Throughout the 70s and 80s, Asmus Tietschens created a precise language for avant garde electronics in parallel with the development of Industrial music. Though he professed to admire some of the genre’s progenitors, his work could never be confused with that of Throbbing Gristle or SPK. Tietschens describes Geboren, Um Zu Dienen as his Industrial homage, but it’s no snarling epitaph of cultural hysteria and claustrophobia. Recorded in 1986 and released on the Discos Esplendor Geometrico label, it aimed to harness the electric abjection of Industrial culture and to cast a paranoid gaze on the growing political tensions between NATO and the Warsaw Pact countries, as manifested on the border between east and west Germany.
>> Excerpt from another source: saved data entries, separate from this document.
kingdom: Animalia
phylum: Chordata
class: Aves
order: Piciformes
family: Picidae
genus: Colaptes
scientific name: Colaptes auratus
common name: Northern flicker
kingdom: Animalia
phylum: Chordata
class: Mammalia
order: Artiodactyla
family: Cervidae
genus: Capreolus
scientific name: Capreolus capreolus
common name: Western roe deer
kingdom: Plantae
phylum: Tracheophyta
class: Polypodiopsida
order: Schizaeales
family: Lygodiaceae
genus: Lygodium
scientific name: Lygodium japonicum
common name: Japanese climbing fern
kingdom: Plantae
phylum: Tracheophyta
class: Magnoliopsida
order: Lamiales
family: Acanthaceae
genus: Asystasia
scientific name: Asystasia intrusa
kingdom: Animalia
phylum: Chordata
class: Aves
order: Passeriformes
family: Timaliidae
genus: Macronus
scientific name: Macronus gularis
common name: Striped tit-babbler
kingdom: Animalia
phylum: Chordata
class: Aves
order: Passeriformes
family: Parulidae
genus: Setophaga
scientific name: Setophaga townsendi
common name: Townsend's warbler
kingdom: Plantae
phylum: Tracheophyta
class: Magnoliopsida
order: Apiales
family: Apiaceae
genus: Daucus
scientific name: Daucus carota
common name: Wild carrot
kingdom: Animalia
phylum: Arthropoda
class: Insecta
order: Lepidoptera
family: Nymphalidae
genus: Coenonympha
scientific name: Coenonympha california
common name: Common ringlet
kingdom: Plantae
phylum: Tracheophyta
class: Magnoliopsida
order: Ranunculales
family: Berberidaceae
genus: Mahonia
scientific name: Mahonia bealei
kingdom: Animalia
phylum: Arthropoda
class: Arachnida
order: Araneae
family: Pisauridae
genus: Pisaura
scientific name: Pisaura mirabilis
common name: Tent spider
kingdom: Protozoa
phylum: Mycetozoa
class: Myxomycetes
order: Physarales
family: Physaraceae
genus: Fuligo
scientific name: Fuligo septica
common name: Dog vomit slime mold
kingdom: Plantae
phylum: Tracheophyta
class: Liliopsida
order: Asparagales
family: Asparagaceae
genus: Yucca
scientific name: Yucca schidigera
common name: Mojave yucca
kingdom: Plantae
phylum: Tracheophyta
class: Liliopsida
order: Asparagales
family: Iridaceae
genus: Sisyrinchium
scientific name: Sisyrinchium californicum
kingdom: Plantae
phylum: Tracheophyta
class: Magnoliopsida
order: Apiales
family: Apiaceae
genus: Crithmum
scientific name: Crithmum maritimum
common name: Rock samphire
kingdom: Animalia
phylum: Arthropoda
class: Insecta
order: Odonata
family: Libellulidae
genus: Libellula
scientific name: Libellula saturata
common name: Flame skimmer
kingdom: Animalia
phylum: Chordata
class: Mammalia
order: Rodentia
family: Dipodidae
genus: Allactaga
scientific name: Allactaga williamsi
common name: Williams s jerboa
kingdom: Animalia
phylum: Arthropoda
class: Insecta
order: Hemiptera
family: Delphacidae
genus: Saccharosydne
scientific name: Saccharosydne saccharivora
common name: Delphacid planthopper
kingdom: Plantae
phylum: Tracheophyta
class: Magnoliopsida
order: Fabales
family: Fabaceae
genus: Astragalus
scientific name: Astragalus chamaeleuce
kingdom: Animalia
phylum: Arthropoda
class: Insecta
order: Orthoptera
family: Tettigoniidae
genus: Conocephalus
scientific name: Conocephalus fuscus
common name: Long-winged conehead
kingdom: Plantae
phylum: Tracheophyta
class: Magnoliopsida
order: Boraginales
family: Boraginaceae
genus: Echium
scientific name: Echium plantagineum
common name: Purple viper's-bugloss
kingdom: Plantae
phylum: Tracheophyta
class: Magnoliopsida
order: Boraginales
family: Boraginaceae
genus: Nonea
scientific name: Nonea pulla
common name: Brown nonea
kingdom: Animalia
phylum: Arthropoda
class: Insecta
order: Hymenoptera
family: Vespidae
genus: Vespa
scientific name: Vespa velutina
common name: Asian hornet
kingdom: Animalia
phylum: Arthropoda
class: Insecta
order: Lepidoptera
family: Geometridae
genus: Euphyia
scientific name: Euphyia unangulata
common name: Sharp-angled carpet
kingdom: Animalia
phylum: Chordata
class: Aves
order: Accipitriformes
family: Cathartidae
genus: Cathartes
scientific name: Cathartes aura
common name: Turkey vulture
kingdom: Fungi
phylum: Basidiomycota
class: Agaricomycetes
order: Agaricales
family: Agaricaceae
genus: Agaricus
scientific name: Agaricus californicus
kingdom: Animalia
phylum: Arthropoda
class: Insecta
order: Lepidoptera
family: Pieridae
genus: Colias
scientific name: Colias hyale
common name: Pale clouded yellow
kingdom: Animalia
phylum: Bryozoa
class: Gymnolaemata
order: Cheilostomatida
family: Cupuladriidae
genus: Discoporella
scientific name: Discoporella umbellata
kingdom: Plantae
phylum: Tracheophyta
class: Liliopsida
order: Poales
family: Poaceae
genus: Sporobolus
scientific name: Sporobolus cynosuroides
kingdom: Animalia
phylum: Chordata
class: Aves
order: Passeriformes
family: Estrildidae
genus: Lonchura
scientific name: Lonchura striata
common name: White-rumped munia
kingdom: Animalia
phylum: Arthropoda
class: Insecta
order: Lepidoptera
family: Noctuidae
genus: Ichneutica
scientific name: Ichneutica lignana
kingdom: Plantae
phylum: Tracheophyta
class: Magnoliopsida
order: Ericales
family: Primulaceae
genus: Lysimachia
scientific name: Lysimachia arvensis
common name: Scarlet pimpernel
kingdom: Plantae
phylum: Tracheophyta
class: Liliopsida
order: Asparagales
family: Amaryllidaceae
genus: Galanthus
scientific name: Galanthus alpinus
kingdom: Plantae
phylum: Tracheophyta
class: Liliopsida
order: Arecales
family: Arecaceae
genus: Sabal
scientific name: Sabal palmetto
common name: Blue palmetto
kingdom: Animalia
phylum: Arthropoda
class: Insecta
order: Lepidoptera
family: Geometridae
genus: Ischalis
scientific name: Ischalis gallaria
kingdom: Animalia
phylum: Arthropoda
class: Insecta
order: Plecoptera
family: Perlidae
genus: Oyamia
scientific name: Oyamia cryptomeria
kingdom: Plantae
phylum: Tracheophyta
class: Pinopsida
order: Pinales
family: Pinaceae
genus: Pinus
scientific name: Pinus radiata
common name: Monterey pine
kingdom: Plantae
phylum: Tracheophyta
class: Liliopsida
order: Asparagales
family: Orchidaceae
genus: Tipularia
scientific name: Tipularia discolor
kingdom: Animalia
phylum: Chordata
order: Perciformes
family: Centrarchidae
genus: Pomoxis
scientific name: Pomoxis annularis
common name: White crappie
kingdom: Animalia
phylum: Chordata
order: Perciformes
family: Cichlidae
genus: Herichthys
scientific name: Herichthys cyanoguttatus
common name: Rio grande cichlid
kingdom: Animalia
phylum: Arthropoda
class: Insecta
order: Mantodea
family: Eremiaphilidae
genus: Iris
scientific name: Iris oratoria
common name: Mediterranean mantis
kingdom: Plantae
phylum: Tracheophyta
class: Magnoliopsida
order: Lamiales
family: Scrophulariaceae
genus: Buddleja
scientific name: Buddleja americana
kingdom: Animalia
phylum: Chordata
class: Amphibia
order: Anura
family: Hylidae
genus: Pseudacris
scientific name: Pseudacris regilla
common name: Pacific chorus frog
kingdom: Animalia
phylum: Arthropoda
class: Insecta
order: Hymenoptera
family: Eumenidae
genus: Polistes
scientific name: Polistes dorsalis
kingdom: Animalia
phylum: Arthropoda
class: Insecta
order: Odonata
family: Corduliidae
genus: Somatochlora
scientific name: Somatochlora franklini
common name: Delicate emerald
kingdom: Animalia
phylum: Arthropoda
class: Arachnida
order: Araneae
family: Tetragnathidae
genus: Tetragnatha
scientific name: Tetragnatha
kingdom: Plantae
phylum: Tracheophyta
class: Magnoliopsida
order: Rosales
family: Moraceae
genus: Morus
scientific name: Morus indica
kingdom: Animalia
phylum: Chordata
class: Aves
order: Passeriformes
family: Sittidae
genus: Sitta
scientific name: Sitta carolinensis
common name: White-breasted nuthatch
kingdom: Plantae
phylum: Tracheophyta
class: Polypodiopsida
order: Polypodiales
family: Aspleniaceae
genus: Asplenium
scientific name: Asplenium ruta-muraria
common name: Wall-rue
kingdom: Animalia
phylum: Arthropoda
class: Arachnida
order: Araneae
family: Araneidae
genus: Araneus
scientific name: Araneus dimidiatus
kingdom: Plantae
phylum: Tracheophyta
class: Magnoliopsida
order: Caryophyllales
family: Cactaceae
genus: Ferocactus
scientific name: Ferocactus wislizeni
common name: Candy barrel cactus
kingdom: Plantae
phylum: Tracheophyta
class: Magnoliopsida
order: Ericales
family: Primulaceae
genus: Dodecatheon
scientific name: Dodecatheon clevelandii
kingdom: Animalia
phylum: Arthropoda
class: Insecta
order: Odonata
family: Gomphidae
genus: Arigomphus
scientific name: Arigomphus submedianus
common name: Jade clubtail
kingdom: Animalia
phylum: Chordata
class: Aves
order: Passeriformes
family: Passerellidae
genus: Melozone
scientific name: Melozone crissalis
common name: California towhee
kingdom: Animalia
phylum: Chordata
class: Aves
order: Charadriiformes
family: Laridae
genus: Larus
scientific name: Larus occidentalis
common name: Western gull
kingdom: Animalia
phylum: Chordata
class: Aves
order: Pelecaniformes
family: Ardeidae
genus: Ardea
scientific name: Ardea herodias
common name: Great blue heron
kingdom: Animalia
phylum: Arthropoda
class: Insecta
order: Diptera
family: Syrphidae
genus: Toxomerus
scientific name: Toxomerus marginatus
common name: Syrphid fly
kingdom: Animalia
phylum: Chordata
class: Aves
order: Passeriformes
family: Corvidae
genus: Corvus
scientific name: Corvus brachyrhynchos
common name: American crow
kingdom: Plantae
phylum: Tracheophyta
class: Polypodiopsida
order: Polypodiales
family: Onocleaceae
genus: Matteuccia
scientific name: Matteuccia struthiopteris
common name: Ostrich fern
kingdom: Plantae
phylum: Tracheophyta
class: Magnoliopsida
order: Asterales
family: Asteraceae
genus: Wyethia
It contains only a few truly tense moments of locomotive rhythmic churning, more reminiscent of the sound of industry than an Industrial aesthetic. The album’s cheesy electronic melodies and primitive, flange-drenched rhythms are oafishly charming, but there’s nothing remotely provocative or apocalyptic about it.


Esther Venrooy
Shift Coordinate Points
Entracte LP

To celebrate 75 years of Belgian radio, sound artist Esther Venrooy was commissioned to produce a sound artwork. She extracted sounds from the hallowed Conet Project, the Irdial label’s anthology of encrypted shortwave messages, originally broadcast from intelligence agencies to operatives in the field. Exquisitely eerie, these ‘numbers stations’ recordings are mechanical recitations of letters and numbers interspersed with a vast array of idiosyncratic 8-bit tone poems and quizzical melodies. Given the governmental secrecy behind these very public transmissions, Venrooy’s choice of source material is a double-edged sword, as the numbers stations imbue her sounds with an immediate shadow of conspiratorial mystery, but occasionally hang too heavily on her delicate compositional framework of post-Techno modulations and structured repetitions. As wholly sinister as the numbers stations samples are (the protracted use of the CIA’s "Sexy Lady" transmission at the album’s conclusion is especially spooky), Venrooy is at her best when she alludes to a technological disquiet through the electrical discharges and sinusoidal hums endemic to shortwave itself.


CM von Hausswolff
The Wonderful World of Male Intuition
Oral CD

With a lengthy career of melding earnest inquisitiveness and absurdist black humour through metonymic leaps of logic, CM von Hausswolff delves into the first of two releases dedicated the prospects of male intuition. As with most all of his conceptualized works, Hausswolff strives to short-circuit any linear thought process when executing the work at hand; hence an album about intuition is anything but convoluted. So the logic may go for Hausswolff: if all matter is a really a vibration, what better way to communicate than through the modulation of pure frequencies? If technology is really an aid to our ability to perceive the world around us, what better way to increase that perception by forcing technology to interact with those pure frequencies? Hence, Hausswolff’s intuition arrives at a system of running shortwave radio and cassette recordings of the human voice through sinewave oscillators as the best means of articulating what intuition has to say for itself. The grand comedy of this album is that the voices of the Dalai Lama, Alvin Lucier, and Albert Hofmann are mangled into an unrecognizable muffle amidst a clinical mosaic of fluctuating electricity. Through his inimitable deadpan delivery, Hausswolff presents yet another brilliant conundrum for us to figure out through our own powers of intuition. Good luck.